Megan Fitzpatrick, managing editor of Popular Woodworking Magazine: I started my career at F+W Media (PWM‘s parent company) as an advertising and direct marketing copywriter, after earning an M.A. degree in English literature.
But after six years in our Creative Services department, I was ready for a new wordsmithing challenge, so I was delighted to be asked to join PWM (which is actually a consumer magazine, aimed primarily at amateur woodworkers) as an editor. As soon as I walked into our woodworking shop, I knew I wanted to do more than simply edit stories. I wanted to learn how to build so I could also write them.
Cincy Chic: What have been some of the more interesting skills or tidbits you’ve learned on the job?

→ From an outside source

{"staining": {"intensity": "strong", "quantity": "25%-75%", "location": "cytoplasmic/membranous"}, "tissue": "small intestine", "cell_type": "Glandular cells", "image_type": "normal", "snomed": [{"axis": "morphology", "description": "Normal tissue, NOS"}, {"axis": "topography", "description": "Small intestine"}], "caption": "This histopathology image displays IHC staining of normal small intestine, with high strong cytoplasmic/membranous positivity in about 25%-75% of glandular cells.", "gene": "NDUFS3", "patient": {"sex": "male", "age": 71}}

Fitzpatrick: I’ve had the opportunity to work with and learn from a number of respected woodworkers, all of whom have shared their knowledge with me and taught me myriad ways to go about the design and building process for a range of furniture styles. For example, I built a large Shaker-inspired stepback cupboard for my living room, and for every joint in it, I know at least three ways to go about the process — which is incredibly valuable knowledge for any woodworker, as it means one is not limited to one specific set of tools or approach.
Cincy Chic: This is for our Creativity issue, so how do you get to express creativity in what you do?
Fitzpatrick: We’re tasked with designing and building pieces that will appeal to not only ourselves, but to as many as possible of our 155,000+ readers (or at least intrigue them with the techniques used). So, we have the challenge of finding a healthy balance of our creative sensibilities and personal aesthetics with those of our readers, as we get to build something (hopefully!) beautiful. I’ve been able to design, build and write about furniture pieces intended for my home then receive pictures from readers of their own finished projects based on my articles. It’s quite rewarding.
Cincy Chic: What else should Cincy Chic readers know about you and your position at Popular Woodworking Magazine?
Fitzpatrick: I’d like readers to know that women are welcome in woodworking — despite the field being dominated by men. I’m the smallest person in our shop, yet I routinely build the largest pieces, and they are specifically suited and sized to my home environment. I encourage women to take a woodworking class, read woodworking magazines and acquire up a good set of tools. While it’s nice to buy a good piece of furniture, it’s far more rewarding to build it yourself. I just wish I had less time spent at my desk and more hours in the shop.
Cincy Chic: When you’re not working around wood, what do you like to do for fun?
Fitzpatrick: I don’t know that you’d call it "fun," per se, but I’ve been slowly renovating my 1895 Northside home. Right now, I’m trying to design the perfect kitchen without making any major structural changes to the space. And, having finished coursework and passed my qualifying exams some time ago, I’m working on a dissertation in early modern drama. Fun, no?!
Cincy Chic: What do you love most about Cincinnati?
Fitzpatrick: I’m charmed by the hills, and the resulting street system seemingly absent of any logical grid. It often causes me to get lost, which leads to discovering new places. And it’s in large part because of the hillsides that there are so many lovely old trees. I’m impressed with the many extant period buildings, and the fact that one can buy a Victorian house for such a small sum.
We have a theatre company dedicated to performing Shakespeare — what’s not to love about that?! And Findlay Market (Kroeger & Sons Meats in particular) should be declared a national treasure.